* [WORK TO BE COMPLETED] I need each line of the entries below that includes the string "should".

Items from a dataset
____
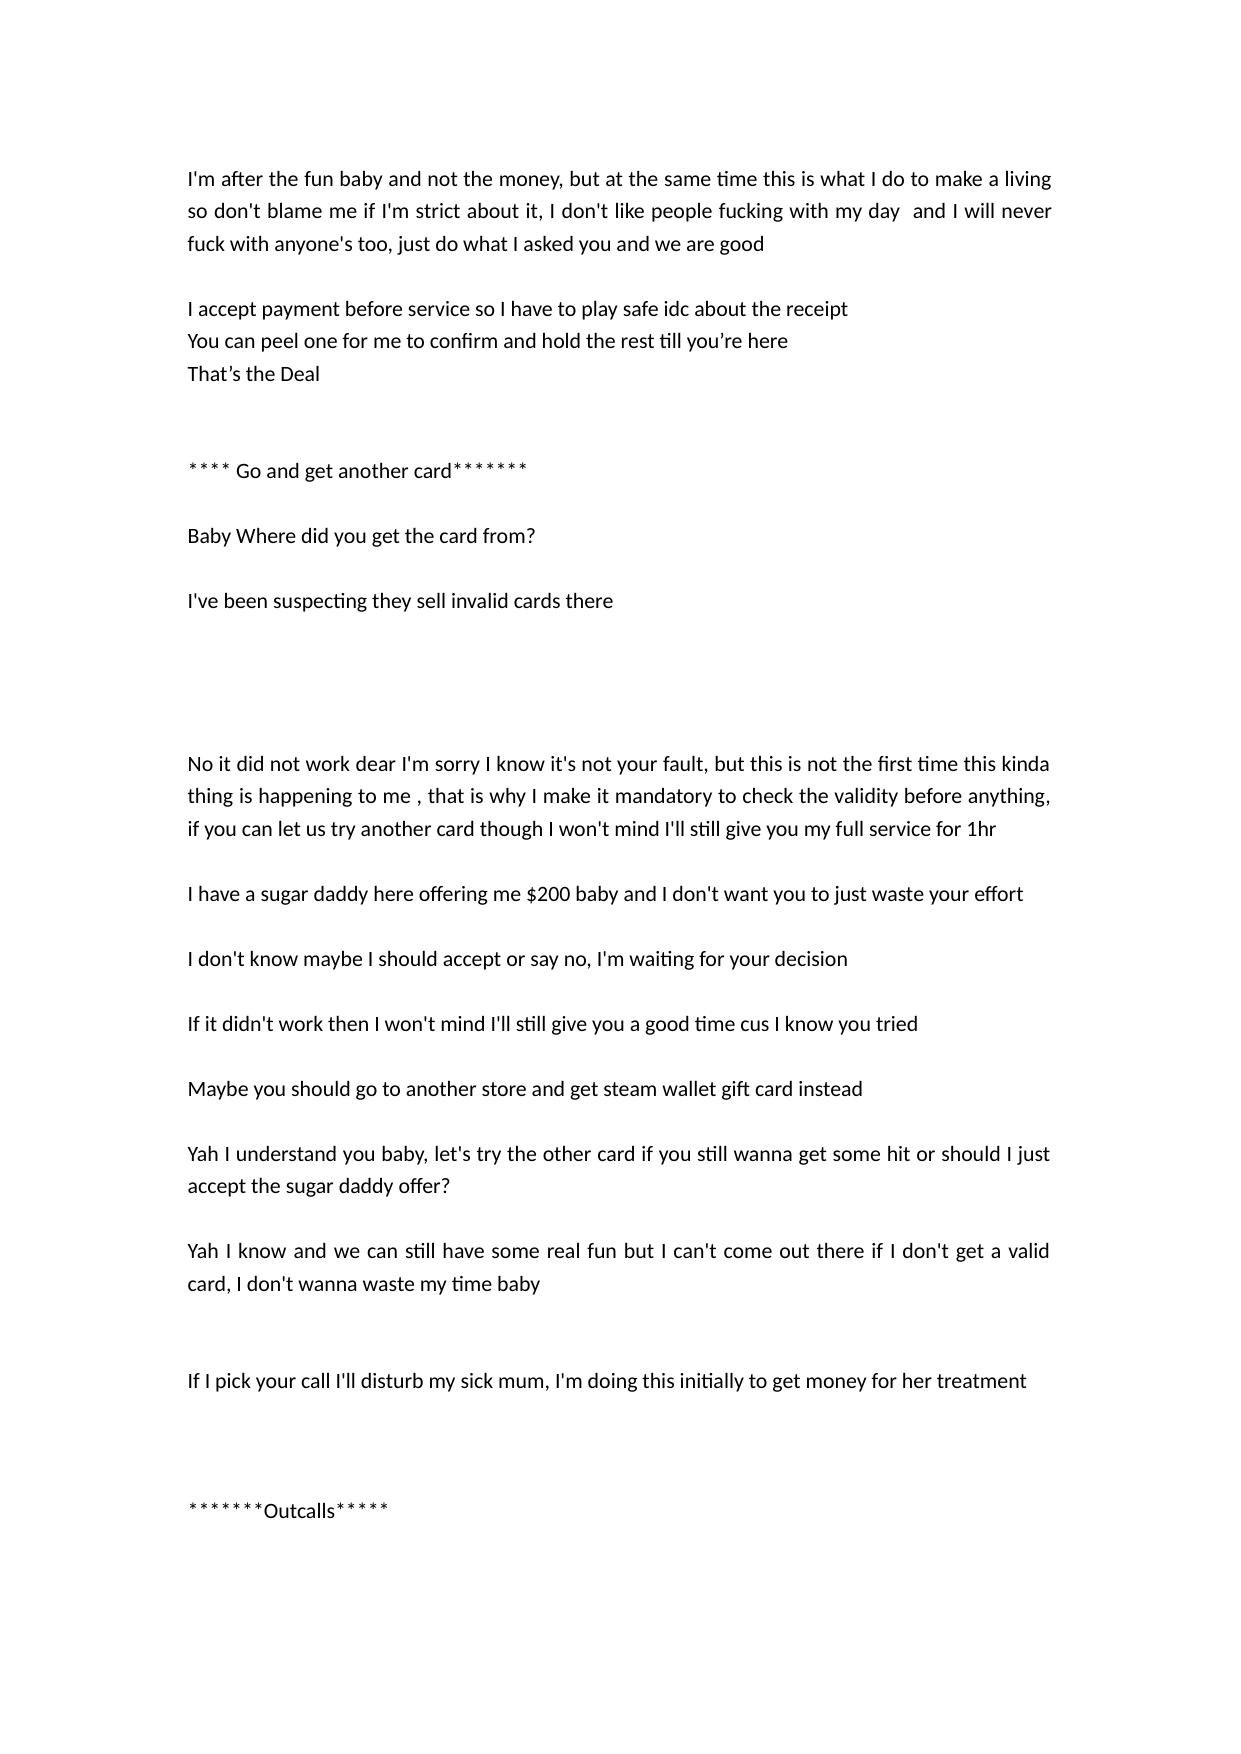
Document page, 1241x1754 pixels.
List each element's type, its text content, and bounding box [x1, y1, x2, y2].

text Baby Where did you get the card from? [187, 519, 1053, 552]
text That’s the Deal [187, 357, 1053, 389]
text If I pick your call I'll disturb my sick mum, I'm doing this initially to get money for her treatment [187, 1364, 1053, 1397]
text Yah I know and we can still have some real fun but I can't come out there if I don't get a valid card, I don't wanna waste my time baby [187, 1234, 1053, 1299]
text I've been suspecting they sell invalid cards there [187, 584, 1053, 617]
text Yah I understand you baby, let's try the other card if you still wanna get some hit or should I just accept the sugar daddy offer? [187, 1137, 1053, 1202]
text You can peel one for me to confirm and hold the rest till you’re here [187, 324, 1053, 357]
text **** Go and get another card******* [187, 454, 1053, 487]
text I have a sugar daddy here offering me $200 baby and I don't want you to just waste your effort [187, 877, 1053, 909]
text Maybe you should go to another store and get steam wallet gift card instead [187, 1072, 1053, 1104]
text I accept payment before service so I have to play safe idc about the receipt [187, 292, 1053, 324]
text I don't know maybe I should accept or say no, I'm waiting for your decision [187, 942, 1053, 974]
text I'm after the fun baby and not the money, but at the same time this is what I do to make a living so don't blame me if I'm strict about it, I don't like people fucking with my day and I will never fuck with anyone's too, just do what I asked you and we are good [187, 162, 1053, 259]
text *******Outcalls***** [187, 1494, 1053, 1527]
text If it didn't work then I won't mind I'll still give you a good time cus I know you tried [187, 1007, 1053, 1039]
text No it did not work dear I'm sorry I know it's not your fault, but this is not the first time this kinda thing is happening to me , that is why I make it mandatory to check the validity before anything, if you can let us try another card though I won't mind I'll still give you my full service for 1hr [187, 747, 1053, 844]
____
* [ANSWER SPACE]
text Yah I understand you baby, let's try the other card if you still wanna get some hit or should I just accept the sugar daddy offer? [187, 1137, 1053, 1202]
text Maybe you should go to another store and get steam wallet gift card instead [187, 1072, 1053, 1104]
text I don't know maybe I should accept or say no, I'm waiting for your decision [187, 942, 1053, 974]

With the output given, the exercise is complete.